■ 本文抜粋:
┌────────
宇宙人とロシアンマフィアと僕!!|『刑事ジョン・ブック 目撃者』(3)
テーマ発表!!
第1回、第2回に引き続き、映画「刑事ジョン・ブック 目撃者」をベースに新しい物語を妄想します。
※「刑事ジョン・ブック 目撃者」のストーリーなどについては、第1回の記事をご参照ください。
妄想開始!
嘉村 「刑事ジョン・ブック 目撃者」は、都会に生きるタフな刑事が、俗世を離れて暮らす敬虔な人びとと出会い、交流し、そして別れる物語ですが、「設定を思いっきり変えても面白くなるのでは?」ということで……前回に引き続き、一体どんな物語にするといいかディスカッションしてまいりましょう!
三葉 承知しました。
嘉村 前回ご紹介したのは、「『刑事ジョン・ブック 目撃者』 ~『京都の旧家』編」、「『刑事ジョン・ブック 目撃者』 ~『女子高の寮』編」の2案でした。
案③
嘉村 それでは「案③」にまいりましょう!
三葉 はい。「案③」は、「『刑事ジョン・ブック 目撃者』 ~『宇宙人』編」です。
嘉村 宇宙人!
三葉 詳細をご説明する前に、「刑事ジョン・ブック 目撃者」風の物語を作る時に注意すべきポイントを振り返っておきましょう。
三葉 ……ですね(より詳しくは第1回の記事で)。
嘉村 ふむふむ。
三葉 以上を踏まえて……「案③」!「刑事ジョン・ブック 目撃者」と比較すると以下のようになります。
三葉 ストーリーをご紹介しましょう。主人公は男子高校生です。
嘉村 ふむ。
三葉 ある日の放課後、主人公は道端にうずくまっている少女を見つけました。主人公が声をかける「どうしました?」。少女がうめく「腹が……腹が……」。腹痛だろうか?いや、違う。「腹が減ったのじゃ……」。
嘉村 「じゃ」という語尾が気になりますが……。
└────────
■ 項目一覧:
┌────────
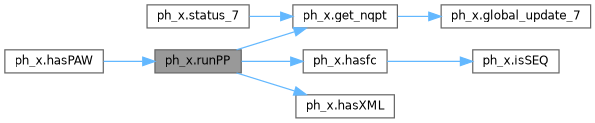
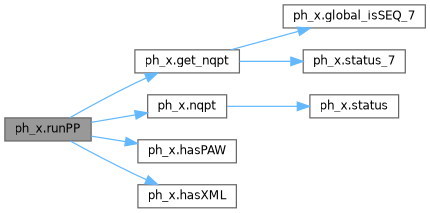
  digraph {
    rankdir=LR
    node [color=grey40 fillcolor=white fontname=Helvetica fontsize=10 shape=box style=filled]
    edge [color=steelblue1 fontname=Helvetica fontsize=10 labelfontname=Helvetica labelfontsize=10 style=solid]
    n1 [color=gray40 fillcolor=grey60 fontcolor=black height=0.2 label="ph_x.runPP" width=0.4]
    n2 [height=0.2 label="ph_x.get_nqpt" width=0.4]
-   n3 [height=0.2 label="ph_x.hasfc" width=0.4]
+   n3 [height=0.2 label="ph_x.nqpt" width=0.4]
    n4 [height=0.2 label="ph_x.hasPAW" width=0.4]
    n5 [height=0.2 label="ph_x.hasXML" width=0.4]
-   n6 [height=0.2 label="ph_x.global_update_7" width=0.4]
+   n6 [height=0.2 label="ph_x.global_isSEQ_7" width=0.4]
    n7 [height=0.2 label="ph_x.status_7" width=0.4]
-   n8 [height=0.2 label="ph_x.isSEQ" width=0.4]
+   n8 [height=0.2 label="ph_x.status" width=0.4]
    n1 -> n2
    n1 -> n3
-   n4 -> n1
+   n1 -> n4
    n1 -> n5
    n2 -> n6
-   n7 -> n2
+   n2 -> n7
    n3 -> n8
  }
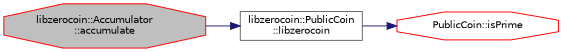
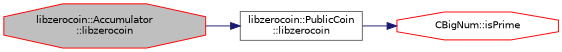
  digraph {
    rankdir=LR
    node [color=red fillcolor=white fontname=Helvetica fontsize=10 shape=octagon style=filled]
    edge [color=midnightblue fontname=Helvetica fontsize=10 labelfontname=Helvetica labelfontsize=10 style=solid]
-   n1 [fillcolor=grey75 fontcolor=black height=0.2 label="libzerocoin::Accumulator\l::accumulate" width=0.4]
+   n1 [fillcolor=grey75 fontcolor=black height=0.2 label="libzerocoin::Accumulator\l::libzerocoin" width=0.4]
    n2 [color=gray40 height=0.2 label="libzerocoin::PublicCoin\l::libzerocoin" shape=box width=0.4]
-   n3 [height=0.2 label="PublicCoin::isPrime" width=0.4]
+   n3 [height=0.2 label="CBigNum::isPrime" width=0.4]
    n1 -> n2
    n2 -> n3
  }
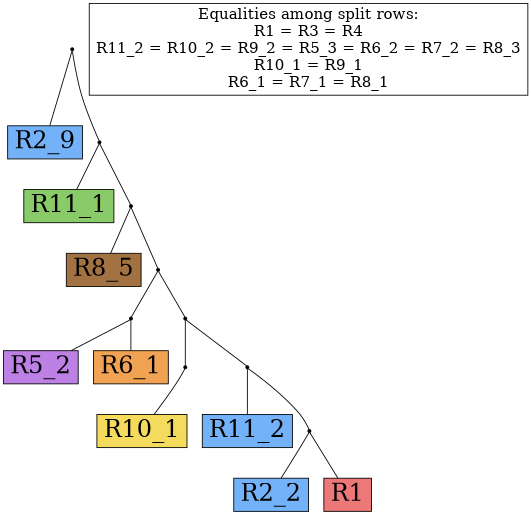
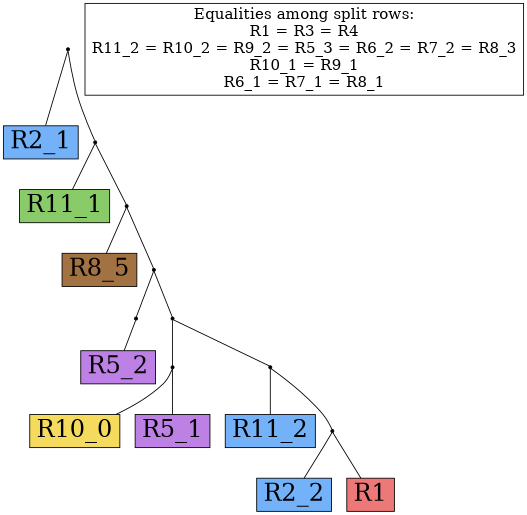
  digraph {
    node [fillcolor=black fontsize=28 shape=box style=filled]
    edge [arrowhead=none]
-   n1 [fillcolor="#73B2F9" label=R2_9]
+   n1 [fillcolor="#73B2F9" label=R2_1]
    n2 [fillcolor="#73B2F9" label=R2_2]
    n3 [fillcolor="#EC7877" label=R1]
    n4 [fillcolor="#8ACB69" label=R11_1]
    n5 [fillcolor="#73B2F9" label=R11_2]
-   n6 [fillcolor="#F5DB5D" label=R10_1]
+   n6 [fillcolor="#F5DB5D" label=R10_0]
+   n7 [fillcolor="#BD80E5" label=R5_1]
    n8 [fillcolor="#BD80E5" label=R5_2]
-   n9 [fillcolor="#F2A253" label=R6_1]
    n10 [fillcolor="#A37242" label=R8_5]
    n11 [fontsize=18 label="Equalities among split rows:\nR1 = R3 = R4\nR11_2 = R10_2 = R9_2 = R5_3 = R6_2 = R7_2 = R8_3\nR10_1 = R9_1\nR6_1 = R7_1 = R8_1\n" fillcolor="" style=""]
    Int0 [shape=point fontsize=""]
    Int1 [shape=point fontsize=""]
    Int2 [shape=point fontsize=""]
    Int3 [shape=point fontsize=""]
    Int4 [shape=point fontsize=""]
    Int5 [shape=point fontsize=""]
    Int6 [shape=point fontsize=""]
    Int7 [shape=point fontsize=""]
    Int8 [shape=point fontsize=""]
    Int0 -> n2
    Int0 -> n3
    Int1 -> n8
-   Int1 -> n9
    Int2 -> n6
+   Int2 -> n7
    Int3 -> n5
    Int3 -> Int0
    Int4 -> Int2
    Int4 -> Int3
    Int5 -> Int1
    Int5 -> Int4
    Int6 -> n10
    Int6 -> Int5
    Int7 -> n4
    Int7 -> Int6
    Int8 -> n1
    Int8 -> Int7
  }
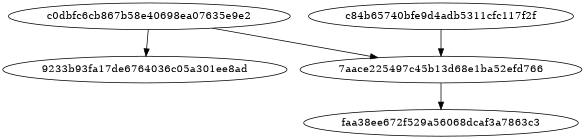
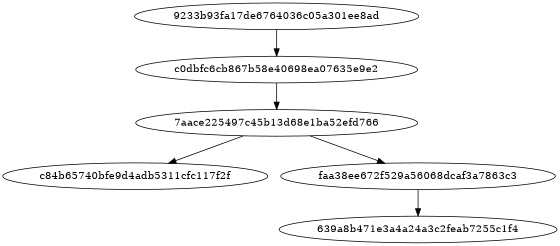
  digraph {
    n1 [label="9233b93fa17de6764036c05a301ee8ad"]
    n2 [label=c0dbfc6cb867b58e40698ea07635e9e2]
    n3 [label="7aace225497c45b13d68e1ba52efd766"]
    n4 [label=c84b65740bfe9d4adb5311cfc117f2f]
    n5 [label=faa38ee672f529a56068dcaf3a7863c3]
-   n2 -> n1
+   n6 [label="639a8b471e3a4a24a3c2feab7255c1f4"]
+   n1 -> n2
    n2 -> n3
    n3 -> n5
-   n4 -> n3
+   n3 -> n4
+   n5 -> n6
  }
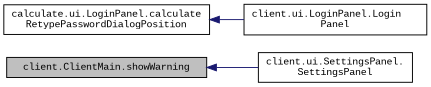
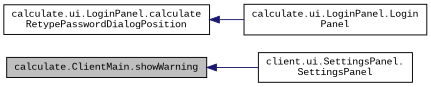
  digraph {
    fontname="Liberation Mono"
    rankdir=LR
    node [color=black fillcolor=white fontname="Liberation Mono" fontsize=10 shape=record style=filled]
    edge [color=midnightblue dir=back fontname="Liberation Mono" fontsize=10 labelfontname=Helvetica labelfontsize=10 style=solid]
-   n1 [fillcolor=grey75 fontcolor=black height=0.2 label="client.ClientMain.showWarning" width=0.4]
+   n1 [fillcolor=grey75 fontcolor=black height=0.2 label="calculate.ClientMain.showWarning" width=0.4]
    n2 [height=0.2 label="client.ui.SettingsPanel.\lSettingsPanel" width=0.4]
    n3 [height=0.2 label="calculate.ui.LoginPanel.calculate\lRetypePasswordDialogPosition" width=0.4]
-   n4 [height=0.2 label="client.ui.LoginPanel.Login\lPanel" width=0.4]
+   n4 [height=0.2 label="calculate.ui.LoginPanel.Login\lPanel" width=0.4]
    n1 -> n2
    n3 -> n4
  }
└────────
■ やることリスト:
1. 本文から、「嘉村 前回ご紹介したのは、「『刑事ジョン・ブック 目撃者』」から「三葉 以上を踏まえて……「案③」!「刑事ジョン・ブック 目撃者」と比較すると以下のようになります。」までの部分を一字一句変えずに抜き出してください。
2. 本文で紹介されている「刑事ジョン・ブック 目撃者」の案について、「~」の後に付いた副題をすべて挙げてください。
これらの行は使わなくてかまいません。

■ 解答一覧:
1.
嘉村 前回ご紹介したのは、「『刑事ジョン・ブック 目撃者』 ~『京都の旧家』編」、「『刑事ジョン・ブック 目撃者』 ~『女子高の寮』編」の2案でした。
案③
嘉村 それでは「案③」にまいりましょう!
三葉 はい。「案③」は、「『刑事ジョン・ブック 目撃者』 ~『宇宙人』編」です。
嘉村 宇宙人!
三葉 詳細をご説明する前に、「刑事ジョン・ブック 目撃者」風の物語を作る時に注意すべきポイントを振り返っておきましょう。
三葉 ……ですね(より詳しくは第1回の記事で)。
嘉村 ふむふむ。
三葉 以上を踏まえて……「案③」!「刑事ジョン・ブック 目撃者」と比較すると以下のようになります。

2.
『京都の旧家』編
『女子高の寮』編
『宇宙人』編